同じように、ドイツ四大電力会社の一つでEUでは第二位の発電規模(一三年時点)を誇る従業員数約六万人のRWE社も、一六年に大転換を行っている。同社は不採算部門化しつつある化石燃料、原子力による大規模集中型の発電事業を本社に従業員約二万人とともに残し、将来性が期待される再エネをはじめとするクリーンエネルギー事業を手掛ける新会社を立ち上げ、そこに従業員約四万人を移している。
これまで資源エネルギーの主導権を握ってきたと言っても過言ではない、石油メジャーたちのビジネス転換の動きも活発化している。石油王と呼ばれたロックフェラー家の資産を運用するロックフェラー・ファミリー・ファンドが、一六年三月、石油メジャーのエクソンモービルの株式売却を発表した。エクソンモービルといえば、ロックフェラーの源流ともいえる企業である。同ファンドのニュースリリースによれば「各国政府がCO2排出削減をめざす中で企業が石油を探査する健全な論理的根拠はない」としている。
北欧最大手の石油・ガス企業でありノルウェーに本社を置くエクイノール(equinor)社は、二〇五〇年にノルウェーでの事業活動に伴うCO2排出量を実質ゼロにする目標を掲げ、三〇年までに年間投資額の二割を再エネを対象にする取り組みを進めている。また、石油メジャーのセブンシスターズの一角として君臨したロイヤル・ダッチ・シェルも、五〇年までのCO2排出量実質ゼロを目標に、再エネへの投資を進めるなど、化石燃料を中心とする伝統的なビジネスから撤退する動きが顕著になってきている。
台頭するプラットフォーマー
脱炭素社会の構築という流れの中で、これまで伝統的なエネルギービジネスの主導権を握っていたステイクホルダーが次々と撤退する一方、新たにエネルギー分野で台頭してきたのがGAFAをはじめとするプラットフォーマーである。
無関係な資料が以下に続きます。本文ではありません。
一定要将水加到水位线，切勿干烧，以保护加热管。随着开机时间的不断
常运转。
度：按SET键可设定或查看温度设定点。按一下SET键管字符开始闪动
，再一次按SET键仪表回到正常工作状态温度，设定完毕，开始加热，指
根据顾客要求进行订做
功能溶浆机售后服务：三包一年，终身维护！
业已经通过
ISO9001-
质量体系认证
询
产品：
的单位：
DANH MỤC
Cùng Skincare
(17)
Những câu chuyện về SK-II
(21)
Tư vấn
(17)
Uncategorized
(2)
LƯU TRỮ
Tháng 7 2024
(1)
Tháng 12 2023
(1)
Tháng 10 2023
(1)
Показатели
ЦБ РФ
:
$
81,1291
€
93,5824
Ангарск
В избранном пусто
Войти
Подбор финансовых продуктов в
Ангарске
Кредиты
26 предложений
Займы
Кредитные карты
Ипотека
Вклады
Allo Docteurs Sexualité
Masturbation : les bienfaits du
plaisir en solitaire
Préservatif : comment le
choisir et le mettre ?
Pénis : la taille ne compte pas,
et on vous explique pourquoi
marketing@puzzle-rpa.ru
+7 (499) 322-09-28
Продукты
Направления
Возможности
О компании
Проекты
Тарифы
脱炭素社会の構築に欠かせない太陽光発電や風力発電などの再エネは、天候によって発電量が左右される変動性があるため、変動性をコントロールして、需要と供給を一致させなければならない。再エネの変動性をコントロールするには、供給側となる発電部門と需要側となる消費者をインターネットで統合するとともに、気象予測データと需給予測データを解析し、その結果をもとにしたエネルギー需給指令を各発電所と消費者にインターネットで伝達し、コントロールする必要がある。
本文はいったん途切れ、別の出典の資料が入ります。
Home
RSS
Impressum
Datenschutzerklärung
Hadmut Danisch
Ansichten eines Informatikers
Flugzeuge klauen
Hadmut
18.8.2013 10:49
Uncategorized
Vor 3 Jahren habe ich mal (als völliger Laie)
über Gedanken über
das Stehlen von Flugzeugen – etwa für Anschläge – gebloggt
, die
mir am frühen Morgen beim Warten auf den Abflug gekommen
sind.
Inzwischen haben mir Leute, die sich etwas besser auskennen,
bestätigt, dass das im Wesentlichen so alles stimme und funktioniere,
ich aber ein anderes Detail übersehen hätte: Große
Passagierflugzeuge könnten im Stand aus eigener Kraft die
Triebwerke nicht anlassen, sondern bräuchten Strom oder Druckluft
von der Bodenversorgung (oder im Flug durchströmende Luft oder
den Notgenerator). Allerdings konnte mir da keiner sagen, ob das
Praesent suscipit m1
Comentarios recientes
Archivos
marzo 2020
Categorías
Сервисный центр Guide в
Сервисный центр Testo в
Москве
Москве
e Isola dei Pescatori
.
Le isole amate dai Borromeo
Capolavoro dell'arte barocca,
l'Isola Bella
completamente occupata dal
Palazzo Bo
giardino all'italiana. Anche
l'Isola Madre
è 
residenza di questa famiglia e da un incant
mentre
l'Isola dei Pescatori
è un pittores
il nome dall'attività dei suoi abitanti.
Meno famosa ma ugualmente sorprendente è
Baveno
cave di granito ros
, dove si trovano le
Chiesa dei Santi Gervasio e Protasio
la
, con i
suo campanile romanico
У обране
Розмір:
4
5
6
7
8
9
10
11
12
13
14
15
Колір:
そのためにはAI(人工知能)、IoT(モノのインターネット)、ビッグデータという高度な情報通信技術(ICT)を駆使したエネルギーシステムの構築が欠かせず、まさにそうした技術に長けたGAFAなどのプラットフォーマーの出番となるのである。
こうした再エネなどの変動性のある分散型エネルギーをコントロールする市場は「フレキシビリティ・マネジメント市場」と呼ばれ、成長市場となっている。
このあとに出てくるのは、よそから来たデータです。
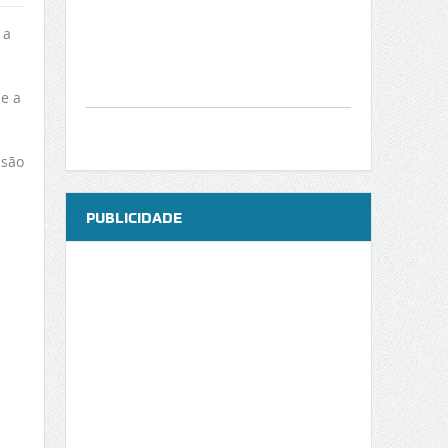
 a
e a
nsão
PUBLICIDADE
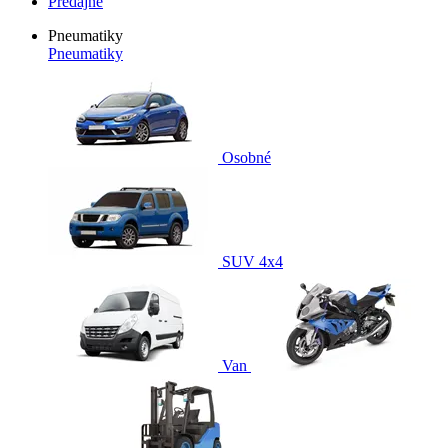
Predajne
Pneumatiky
Pneumatiky
Osobné
SUV 4x4
Van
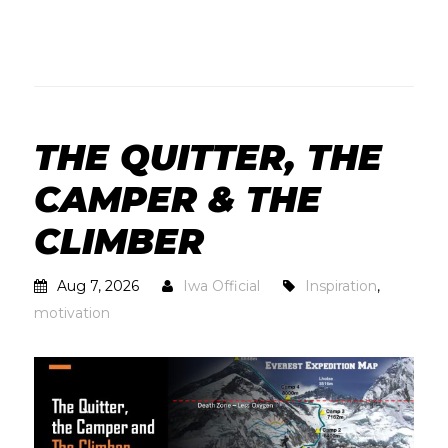
THE QUITTER, THE
CAMPER & THE
CLIMBER
Aug 7, 2026
Iwa Official
Inspiration
,
motivation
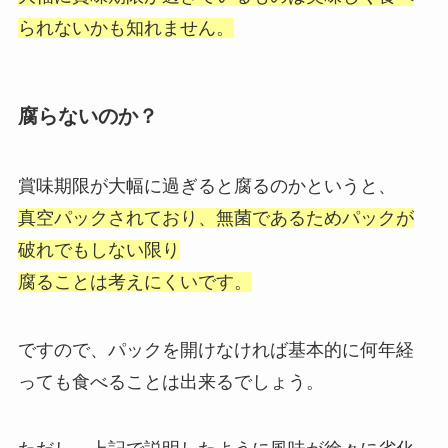
られないかも知れません。
腐らないのか？
賞味期限が大幅に過ぎると腐るのかというと、
真空パックされており、無菌であるためパックが
破れでもしない限り
腐ることは考えにくいです。
ですので、パックを開けなければ基本的に何年経
っても食べることは出来るでしょう。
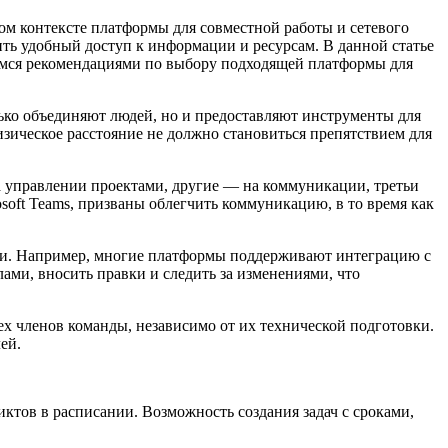
том контексте платформы для совместной работы и сетевого
ть удобный доступ к информации и ресурсам. В данной статье
имся рекомендациями по выбору подходящей платформы для
ько объединяют людей, но и предоставляют инструменты для
изическое расстояние не должно становиться препятствием для
 управлении проектами, другие — на коммуникации, третьи
soft Teams, призваны облегчить коммуникацию, в то время как
ми. Например, многие платформы поддерживают интеграцию с
лами, вносить правки и следить за изменениями, что
х членов команды, независимо от их технической подготовки.
ей.
иктов в расписании. Возможность создания задач с сроками,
エネルギービジネスにおけるステイクホルダーの入れ替わりは企業の時価総額の推移からも見て取れる。企業の時価総額の上位を比較すると、二〇〇七年(五月末)は、一位エクソンモービル、五位ペトロチャイナ、七位ロイヤル・ダッチ・シェルと石油メジャーが上位に君臨していたが、一七年(五月末)には、一位アップル、二位アルファベット(グーグル持株会社)、三位マイクロソフト、四位アマゾン、五位フェイスブック、九位テンセント、一〇位アリババといったプラットフォーマーが上位を牛耳っている。一七年に一〇位以内に残った石油企業はエクソンモービルだけであり、プラットフォーマーがエネルギー分野を含めた総合力で台頭している。